Northwestern Medicine scientists have demonstrated that a cytokine known to be important in allergic disease called interleukin-33 (IL-33) plays a key role regulating stem cells under normal, healthy conditions.
Laura Johnston, a fifth-year doctoral student in Feinberg’s Driskill Graduate Program (DGP), was the first author of the paper, published in The Journal of Immunology.
Eosinophils are critical immune cells that drive much of the allergic inflammation associated with diseases like asthma and atopic dermatitis.

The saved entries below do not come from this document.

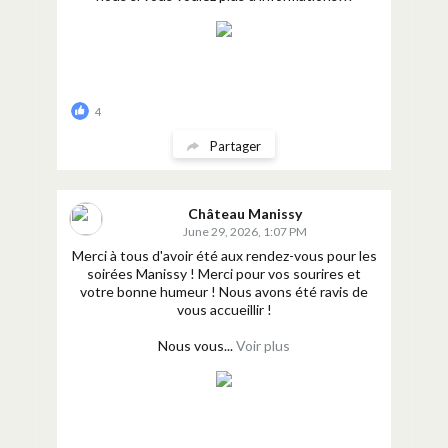
4
Partager
Château Manissy
June 29, 2026, 1:07 PM
Merci à tous d'avoir été aux rendez-vous pour les
soirées Manissy ! Merci pour vos sourires et
votre bonne humeur ! Nous avons été ravis de
vous accueillir !
Nous vous...
Voir plus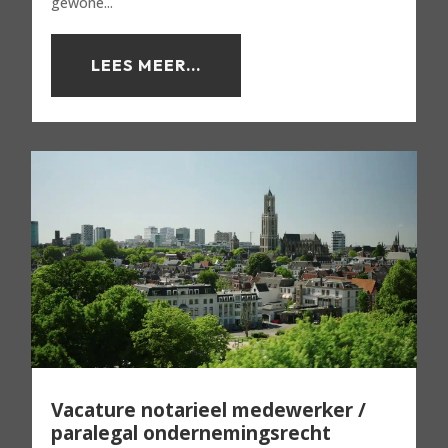
gewone...
LEES MEER...
Vacature notarieel medewerker /
paralegal ondernemingsrecht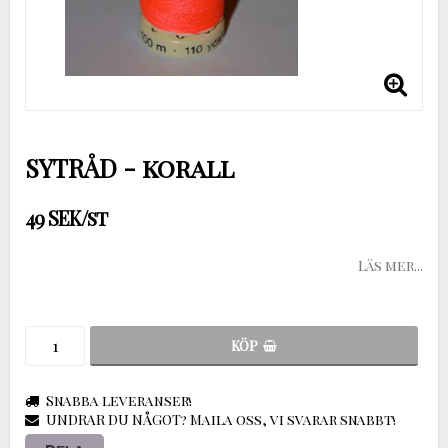
SYTRÅD - korall
49 SEK/st
Läs mer...
KÖP
Snabba leveranser!
UNDRAR DU NÅGOT? Maila oss, vi svarar snabbt!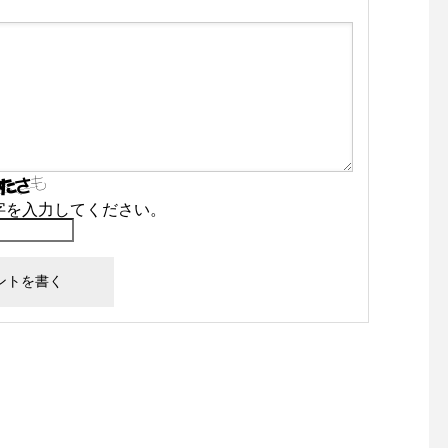
字を入力してください。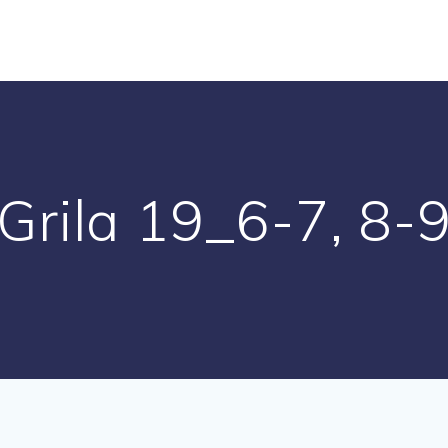
Grila 19_6-7, 8-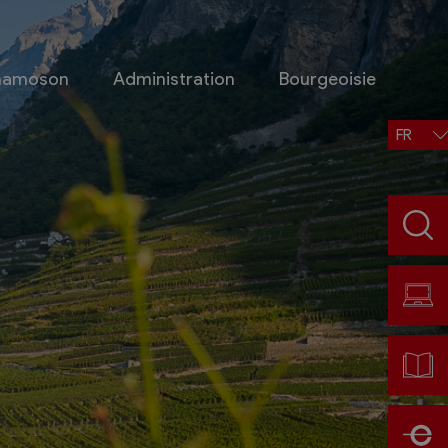
Chamoson
Administration
Bourgeoisie
FR
Situation, accès, météo
Météo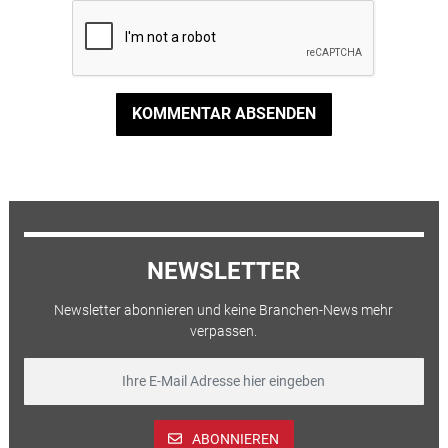
KOMMENTAR ABSENDEN
NEWSLETTER
Newsletter abonnieren und keine Branchen-News mehr
verpassen.
ABONNIEREN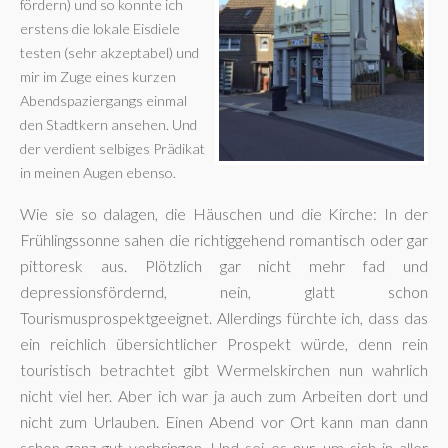
fördern) und so konnte ich
erstens die lokale Eisdiele
testen (sehr akzeptabel) und
mir im Zuge eines kurzen
Abendspaziergangs einmal
den Stadtkern ansehen. Und
der verdient selbiges Prädikat
in meinen Augen ebenso.
Wie sie so dalagen, die Häuschen und die Kirche: In der
Frühlingssonne sahen die richtiggehend romantisch oder gar
pittoresk aus. Plötzlich gar nicht mehr fad und
depressionsfördernd, nein, glatt schon
Tourismusprospektgeeignet. Allerdings fürchte ich, dass das
ein reichlich übersichtlicher Prospekt würde, denn rein
touristisch betrachtet gibt Wermelskirchen nun wahrlich
nicht viel her. Aber ich war ja auch zum Arbeiten dort und
nicht zum Urlauben. Einen Abend vor Ort kann man dann
schon ganz gut verbringen. Und sei es nur, um sich in aller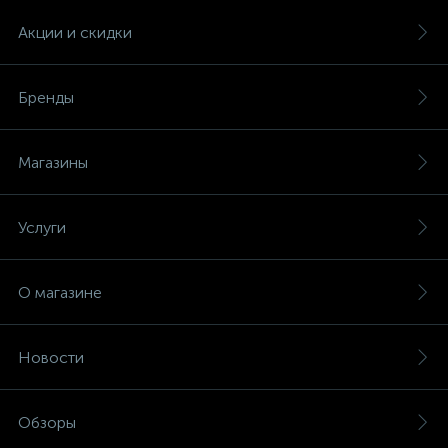
Акции и скидки
Бренды
Магазины
Услуги
О магазине
Новости
Обзоры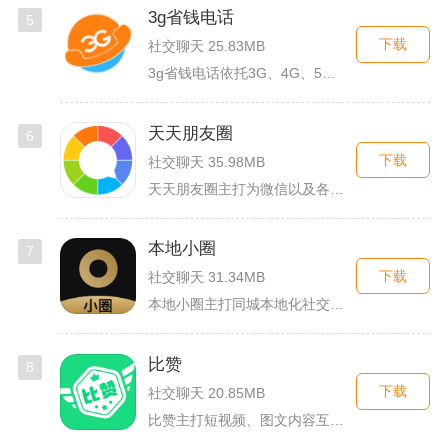
3g省钱电话
5
下载
社交聊天 25.83MB
3g省钱电话依托3G、4G、5G及WiFi网络实现低资费通话...
天天朋友圈
6
下载
社交聊天 35.98MB
天天朋友圈主打为微信以及各类社交平台提供全套发圈素材，涵盖文...
本地小圈
7
下载
社交聊天 31.34MB
本地小圈主打同城本地化社交，主要面向同城单身人群搭建线上交流...
比赞
8
下载
社交聊天 20.85MB
比赞主打短视频、图文内容互动与创作者福利回馈，日常碎片时间打...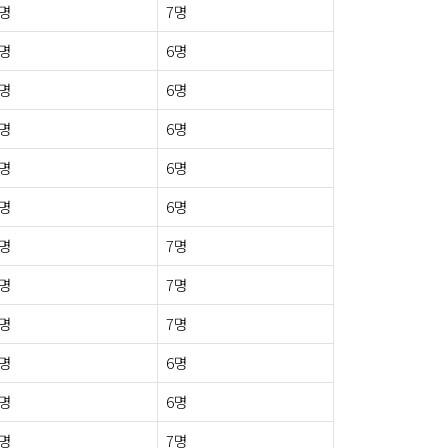
1명
7명
0명
6명
0명
6명
0명
6명
0명
6명
0명
6명
0명
7명
0명
7명
1명
7명
0명
6명
0명
6명
0명
7명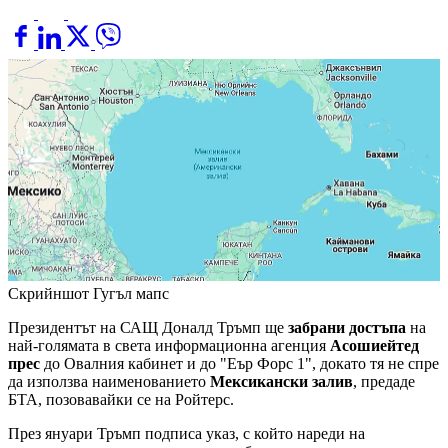
Скрийншот Гугъл мапс
Президентът на САЩ Доналд Тръмп ще
забрани достъпа
на
най-голямата в света информационна агенция
Асошиейтед
прес
до Овалния кабинет и до "Еър Форс 1", докато тя не спре
да използва наименованието
Мексикански залив
, предаде
БТА, позовавайки се на Ройтерс.
През януари Тръмп подписа указ, с който нареди на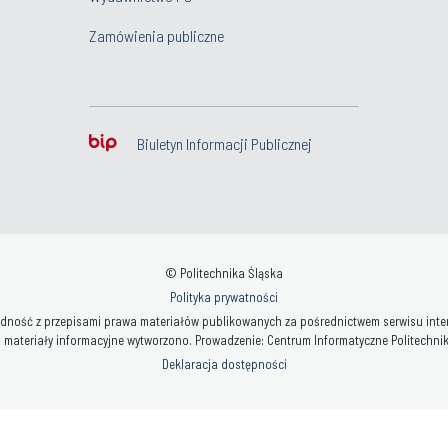
Zamówienia publiczne
Biuletyn Informacji Publicznej
© Politechnika Śląska
Polityka prywatności
ność z przepisami prawa materiałów publikowanych za pośrednictwem serwisu interne
 materiały informacyjne wytworzono. Prowadzenie: Centrum Informatyczne Politechniki 
Deklaracja dostępności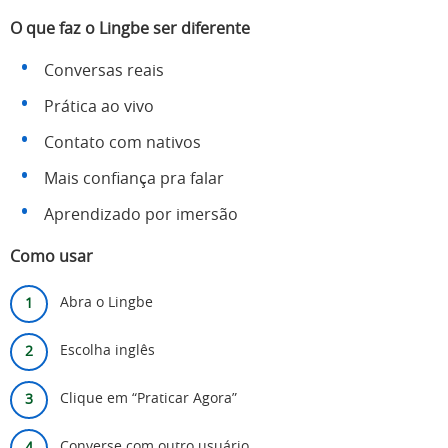
O que faz o Lingbe ser diferente
Conversas reais
Prática ao vivo
Contato com nativos
Mais confiança pra falar
Aprendizado por imersão
Como usar
Abra o Lingbe
Escolha inglês
Clique em “Praticar Agora”
Converse com outro usuário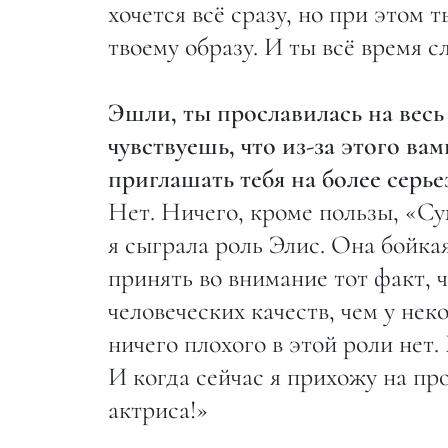
хочется всё сразу, но при этом 
твоему образу. И ты всё время с
Эшли, ты прославилась на весь
чувствуешь, что из-за этого в
приглашать тебя на более серь
Нет. Ничего, кроме пользы, «Су
я сыграла роль Элис. Она бойка
принять во внимание тот факт, ч
человеческих качеств, чем у не
ничего плохого в этой роли нет
И когда сейчас я прихожу на про
актриса!»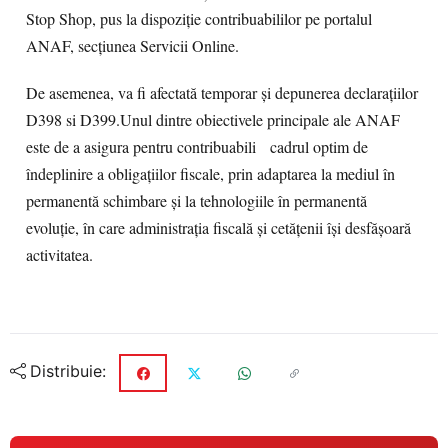
Stop Shop, pus la dispoziție contribuabililor pe portalul
ANAF, secțiunea Servicii Online.
De asemenea, va fi afectată temporar și depunerea declarațiilor
D398 si D399.Unul dintre obiectivele principale ale ANAF
este de a asigura pentru contribuabili cadrul optim de
îndeplinire a obligațiilor fiscale, prin adaptarea la mediul în
permanentă schimbare și la tehnologiile în permanentă
evoluție, în care administrația fiscală și cetățenii își desfășoară
activitatea.
Distribuie: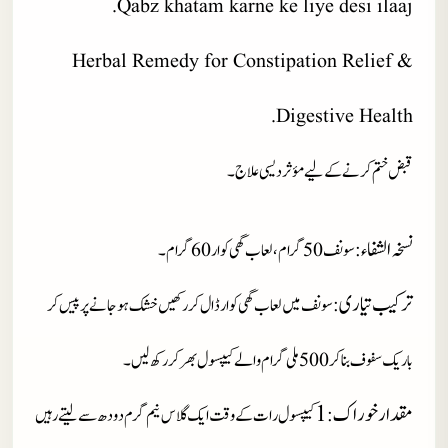
Qabz khatam karne ke liye desi ilaaj.
Herbal Remedy for Constipation Relief &
Digestive Health.
قبض ختم کرنے کے لیے مؤثر دیسی علاج۔
نسخہ الشفاء
: سونف 50 گرام، لعاب گھی کوار 60 گرام۔
ترکیب تیاری
: سونف میں لعاب گھی کوار ڈال کر رکھیں خشک ہوجانے پر پیس کر
باریک سفوف بنا کر 500ملی گرام والے کیپسول بھر کر رکھ لیں۔
مقدار خوراک
1
:
کیپسول رات کے وقت ایک گلاس نیم گرم دودھ سے لیتے رہیں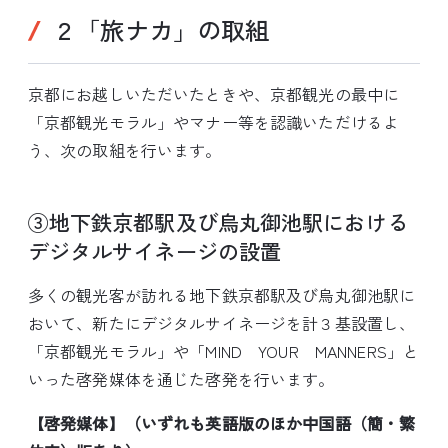
２「旅ナカ」の取組
京都にお越しいただいたときや、京都観光の最中に
「京都観光モラル」やマナー等を認識いただけるよ
う、次の取組を行います。
③地下鉄京都駅及び烏丸御池駅における
デジタルサイネージの設置
多くの観光客が訪れる地下鉄京都駅及び烏丸御池駅に
おいて、新たにデジタルサイネージを計３基設置し、
「京都観光モラル」や「MIND YOUR MANNERS」と
いった啓発媒体を通じた啓発を行います。
【啓発媒体】（いずれも英語版のほか中国語（簡・繁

As such, there’s been intense interest in defining a molecule that could be targeted in order to limit the production of eosinophils in patients with such diseases.
While it’s long been known that interleukin-5 (IL-5) is important in the later stages of eosinophil development — and there are ongoing trials that look at targeting IL-5 — the signals involved in earlier phases of development have been less understood.
In the current study, Johnston and a team of scientists showed that IL-33 works before IL-5 in the development process, where it modulates the receptor for IL-5, making other cells more responsive to IL-5.
“This paper argues that IL-33 is potentially better as a target because it’s an earlier step in the process,” Johnston said, adding that an anti-IL-33 antibody has just passed phase I trials.
The scientists investigated eosinophil development by examining mice that had been genetically modified to lack IL-33. They found that compared to normal mice, mice lacking IL-33 had significantly fewer eosinophils in their bone marrow — where these cells originate — and in their blood.
“This indicates that IL-33 plays a role in eosinophil homeostasis,” Johnston said.
To further test the hypothesis, the team injected the mice with IL-33. They observed that IL-33 administration increased the number of eosinophils in the blood and bone marrow of normal mice and mice that were IL-33-deficient (although not in mice who had been genetically modified to be unable to respond to IL-33). Upon further examination, the scientists found that IL-33 affected immature eosinophils in the bone marrow, whereas IL-5 affected mature eosinophils.
“While this study is focused on how mice normally generate eosinophils, our future studies will investigate how this contributes to disease,” she said. “We’re interested in how IL-33 could provide communication between inflamed tissues and the bone marrow. We hope that IL-33 may be a good target for many types of eosinophilic disorders.”
Johnston conducted the research in the lab of senior author Paul Bryce, PhD, associate professor of Medicine in the Division of Allergy and Immunology and of Microbiology-Immunology.
Johnston said she plans to continue conducting research in immunology, and is particularly interested in translational research.